Dal punto di vista della individuazione filologica, ci troviamo difronte ad una materia incandescente, ma quel che ci preme è sottolineare e indirizzare l’obiettivo in quella dimensione altra, che Chiellino approfondisce mettendo a fuoco tutte le povertà della condizione dell’uomo e del suo anelito verso l’Assoluto. Ci sono pagine dense e altamente indicative delle relazioni che Chiellino stabilisce nei confronti di Dio o delle ragioni che a lui ci legano o ci respingono, con una analisi estrema che passa dal disagio nichilista all’ invocazione-preghiera, quindi verso una scrittura evolutiva, come afferma nella sua dottissima introduzione Sandro Gros-Pietro, “Il testo diviene un ‘perenne germoglio’, una continua mutazione del corpo testuale – si era anche detto, nelle pagine precedenti che il testo è una rete e un intreccio – sotteso ai due fuochi di una scrittura ellittica, avente due punti di scaturigine, la natura e l’uomo, e una composizione indeterminata e infinita di soluzioni di equidistanza dai due punti dati”. Qui il discorso diventa più complesso, dal momento che avvia un processo escatologico all’interno dei due poli, la natura e l’uomo nella loro dualità di convivenza possibile/impossibile a seconda dei casi, che è, poi, la centralità dell’esistenza medesima.
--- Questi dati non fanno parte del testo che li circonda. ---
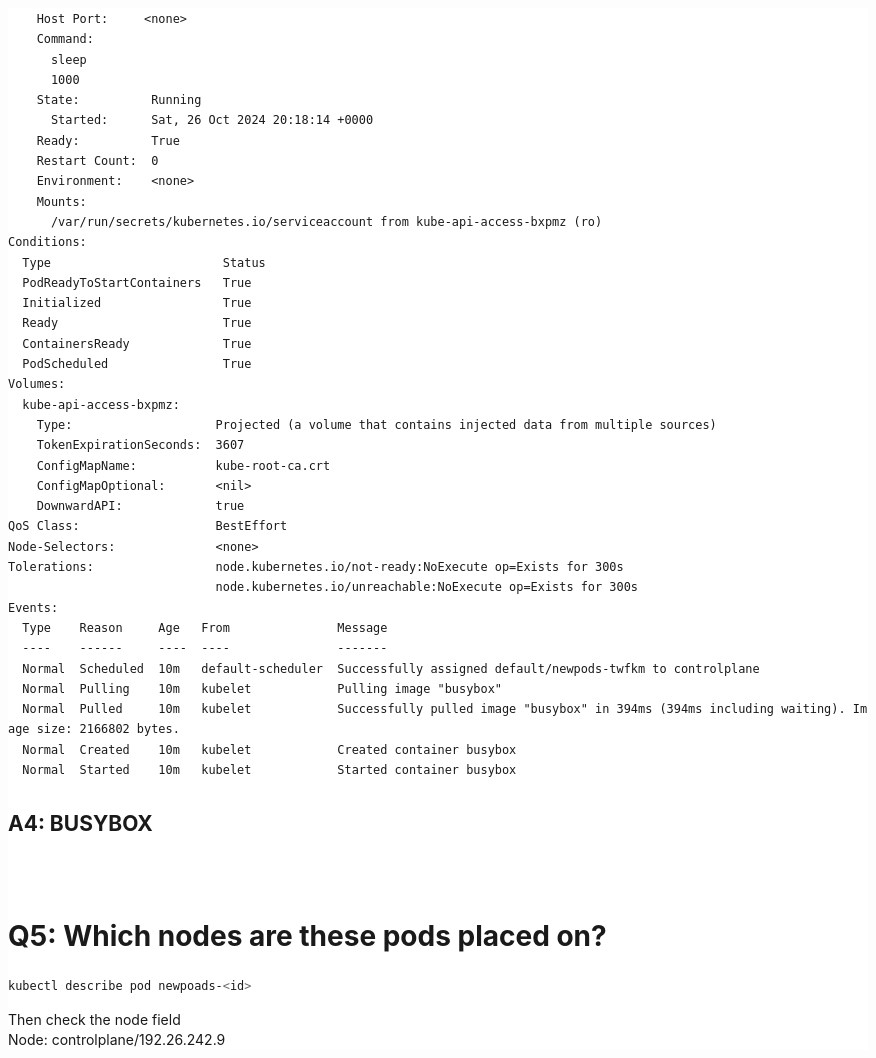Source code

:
 ```
    Host Port:     <none>
    Command:
      sleep
      1000
    State:          Running
      Started:      Sat, 26 Oct 2024 20:18:14 +0000
    Ready:          True
    Restart Count:  0
    Environment:    <none>
    Mounts:
      /var/run/secrets/kubernetes.io/serviceaccount from kube-api-access-bxpmz (ro)
Conditions:
  Type                        Status
  PodReadyToStartContainers   True 
  Initialized                 True 
  Ready                       True 
  ContainersReady             True 
  PodScheduled                True 
Volumes:
  kube-api-access-bxpmz:
    Type:                    Projected (a volume that contains injected data from multiple sources)
    TokenExpirationSeconds:  3607
    ConfigMapName:           kube-root-ca.crt
    ConfigMapOptional:       <nil>
    DownwardAPI:             true
QoS Class:                   BestEffort
Node-Selectors:              <none>
Tolerations:                 node.kubernetes.io/not-ready:NoExecute op=Exists for 300s
                             node.kubernetes.io/unreachable:NoExecute op=Exists for 300s
Events:
  Type    Reason     Age   From               Message
  ----    ------     ----  ----               -------
  Normal  Scheduled  10m   default-scheduler  Successfully assigned default/newpods-twfkm to controlplane
  Normal  Pulling    10m   kubelet            Pulling image "busybox"
  Normal  Pulled     10m   kubelet            Successfully pulled image "busybox" in 394ms (394ms including waiting). Image size: 2166802 bytes.
  Normal  Created    10m   kubelet            Created container busybox
  Normal  Started    10m   kubelet            Started container busybox
```
## A4: BUSYBOX

<br>

# Q5: Which nodes are these pods placed on?
```bash
kubectl describe pod newpoads-<id>
```
Then check the node field <br>
Node:    controlplane/192.26.242.9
Chiellino mette a nudo tutta la sua capacità di affondo, nel senso che costruisce un labirinto di rimandi sottili e allo stesso tempo profondi, da cui estrae quella materia incandescente che circuisce l’intera trama della Parola-Vita. La poesia si interseca nel rapporto individuale costruendo una terra di memorie, di suggestioni, che nel loro ricongiungersi si rappresentano e diventano metafora del divenire eterno. Un aspetto peculiare della poesia di Chiellino è la rappresentazione dei luoghi, degli affetti a lui più cari, per cui la definizione delle cose assume contorni espliciti ed esplicativi di un interesse soprasensoriale, carico della sostanza più alta : la sua illuminata realtà di uomo e di poeta. L’uno e l’altro elemento si fondono perfettamente, dando origine a quel “progetto di scrittura per rendere più forte la memoria del mondo e per rendere più ricca l’avventura della parola” (Sandro Gros-Pietro), che è, o dovrebbe essere, la meta più ambita per chi si misura ogni giorno con l’inquietudine della parola poetica. E Giovanni Chiellino questo lo sa, ma soprattutto ce lo testimonia a chiare lettere con questa sua infinita “tela di parole”.